The final goodbye

Stars' tribute to Barker

Friends and colleagues have paid their final tributes to Ronnie Barker at a historic  memorial service in Westminster Abbey.

He is only the third comic to have been honoured there, after Joyce Grenfell in 1980 and Les Dawson in 1994.

Among the 2,000 people who attended were Terry Wogan,  Nicholas Lyndhurst, Michael Palin, Stephen Fry, Lenny Henry, Dawn French, and David Jason.

 Ronnie Corbett  gave a eulogy, saying: 'This is a truly monumental task for me, to encapsulate in a few minutes 40 years of working harmoniously with this dearest of men. Forty years without an argument. Forty years of unmitigated pleasure, thrills and laughs.'

Richard Briers, Peter Kay and BBC chairman Michael Grade also gave readings. Briers from Barker's favourite play, Henry V, and Grade from Barker's autobiography.

Kay revealed he and Barker were penpals, after he wrote  a fan letter to Barker saying he was his comedy hero. Barker wrote back in the guise of Norman Fletcher, his character in Porridge.'

Kay told the congregation:  'I wrote to him about three or four years ago. I had always been a massive fan.
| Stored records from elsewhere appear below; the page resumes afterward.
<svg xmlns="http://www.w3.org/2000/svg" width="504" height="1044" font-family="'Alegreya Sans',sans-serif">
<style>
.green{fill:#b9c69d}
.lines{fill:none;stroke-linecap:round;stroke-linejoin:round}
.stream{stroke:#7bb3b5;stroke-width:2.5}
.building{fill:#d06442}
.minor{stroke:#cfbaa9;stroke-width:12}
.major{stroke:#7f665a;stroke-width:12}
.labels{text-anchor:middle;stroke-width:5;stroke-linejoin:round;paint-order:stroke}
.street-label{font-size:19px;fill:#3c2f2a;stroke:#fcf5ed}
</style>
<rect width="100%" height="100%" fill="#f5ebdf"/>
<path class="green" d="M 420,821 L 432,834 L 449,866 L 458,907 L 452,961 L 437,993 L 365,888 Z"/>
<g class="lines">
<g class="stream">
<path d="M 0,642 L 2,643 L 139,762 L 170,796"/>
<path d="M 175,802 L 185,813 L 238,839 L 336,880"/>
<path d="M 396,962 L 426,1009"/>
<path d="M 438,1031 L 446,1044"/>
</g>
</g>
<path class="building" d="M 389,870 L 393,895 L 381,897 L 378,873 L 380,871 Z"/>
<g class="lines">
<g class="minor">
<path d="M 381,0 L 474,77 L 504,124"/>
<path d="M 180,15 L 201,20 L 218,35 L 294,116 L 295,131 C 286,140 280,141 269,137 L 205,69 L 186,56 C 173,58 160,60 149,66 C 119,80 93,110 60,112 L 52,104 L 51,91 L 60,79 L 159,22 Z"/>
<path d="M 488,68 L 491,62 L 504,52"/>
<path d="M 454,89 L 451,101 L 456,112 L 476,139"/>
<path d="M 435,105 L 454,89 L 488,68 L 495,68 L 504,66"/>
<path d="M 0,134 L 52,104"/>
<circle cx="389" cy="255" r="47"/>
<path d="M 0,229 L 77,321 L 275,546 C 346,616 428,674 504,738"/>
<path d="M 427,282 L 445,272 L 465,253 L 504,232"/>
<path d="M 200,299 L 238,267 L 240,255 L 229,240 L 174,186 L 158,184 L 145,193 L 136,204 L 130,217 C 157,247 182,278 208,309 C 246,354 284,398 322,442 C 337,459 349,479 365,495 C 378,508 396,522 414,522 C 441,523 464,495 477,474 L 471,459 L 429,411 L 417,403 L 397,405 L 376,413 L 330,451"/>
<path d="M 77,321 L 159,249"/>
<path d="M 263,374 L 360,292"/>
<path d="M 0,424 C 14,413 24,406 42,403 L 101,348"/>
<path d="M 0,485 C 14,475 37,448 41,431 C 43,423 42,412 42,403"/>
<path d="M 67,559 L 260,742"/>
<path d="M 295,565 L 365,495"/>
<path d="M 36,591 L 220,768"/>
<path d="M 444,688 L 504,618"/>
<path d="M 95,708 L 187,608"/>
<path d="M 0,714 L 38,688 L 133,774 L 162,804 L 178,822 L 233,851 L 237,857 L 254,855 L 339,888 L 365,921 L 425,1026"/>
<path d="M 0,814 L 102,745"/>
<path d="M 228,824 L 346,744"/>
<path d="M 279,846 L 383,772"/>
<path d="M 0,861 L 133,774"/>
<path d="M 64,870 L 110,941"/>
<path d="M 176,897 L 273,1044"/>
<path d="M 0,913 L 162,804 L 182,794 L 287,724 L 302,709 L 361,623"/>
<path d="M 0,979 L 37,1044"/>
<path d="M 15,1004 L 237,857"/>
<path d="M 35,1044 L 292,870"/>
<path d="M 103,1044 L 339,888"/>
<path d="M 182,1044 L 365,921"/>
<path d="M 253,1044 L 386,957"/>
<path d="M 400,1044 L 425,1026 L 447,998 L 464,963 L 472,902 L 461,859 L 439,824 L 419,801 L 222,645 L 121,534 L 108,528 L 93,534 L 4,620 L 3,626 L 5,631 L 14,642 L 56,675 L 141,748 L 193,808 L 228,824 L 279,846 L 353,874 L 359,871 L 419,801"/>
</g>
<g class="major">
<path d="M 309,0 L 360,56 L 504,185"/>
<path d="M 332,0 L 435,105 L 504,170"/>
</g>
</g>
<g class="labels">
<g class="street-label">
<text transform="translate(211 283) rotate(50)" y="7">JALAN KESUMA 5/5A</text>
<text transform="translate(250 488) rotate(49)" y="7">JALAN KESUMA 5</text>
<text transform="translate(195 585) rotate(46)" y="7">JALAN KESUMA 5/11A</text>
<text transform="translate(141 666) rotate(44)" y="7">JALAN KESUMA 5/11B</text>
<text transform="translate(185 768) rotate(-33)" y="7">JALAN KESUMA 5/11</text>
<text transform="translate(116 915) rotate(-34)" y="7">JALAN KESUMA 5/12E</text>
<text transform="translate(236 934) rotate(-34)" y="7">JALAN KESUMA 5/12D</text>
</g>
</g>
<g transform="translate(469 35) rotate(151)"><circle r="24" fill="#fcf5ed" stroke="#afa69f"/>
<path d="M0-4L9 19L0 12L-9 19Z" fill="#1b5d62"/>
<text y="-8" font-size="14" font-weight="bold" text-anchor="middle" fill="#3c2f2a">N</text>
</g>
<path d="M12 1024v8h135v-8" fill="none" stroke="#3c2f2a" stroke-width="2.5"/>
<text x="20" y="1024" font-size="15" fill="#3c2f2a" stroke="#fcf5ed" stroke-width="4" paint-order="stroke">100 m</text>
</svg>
'And then this letter came one day...  I couldn't believe it. I couldn't believe I had a letter from Norman Stanley Fletcher. It meant so much to me and it still does.

'We wrote to each other over a few years and talked about everything. It's not often you get to meet your heroes in life, let alone become penpals with them.'

Kay responded to the first letter by replying as Phoenix Nights club boss Brian Potter and sending him a nail file.

As well as his showbusiness friends, several hundred tickets had gone to fans.

Outside the Abbey, David Jason, who starred with Barker in Open All Hours and Porridge, said: 'I attribute most of what I've done and achieved to Ronnie Barker. I always called him the guv’nor which he was for me.'

And June Whitfield said: 'He had talent by the bundle. I would never call Ronnie a comedian. He was a different kind of actor. He just disappeared into the role he was playing and magnificently.'

The service, which included a broadcast of Barker's comedy sketch A Sermon In Rhyming Slang, ended with words from Barker. A clip from an interview was played to the congregation, in which he said: "I suppose I would like to be remembered as one of the funniest men people have seen on TV. He did make us laugh.'

Barker died in October, aged 76. He left a widow, Joy, two sons Larry and Adam and daughter Charlotte.  Adam, who fled the UK after being arrested on suspicion of downloading children porn from the internet, did not attend the service.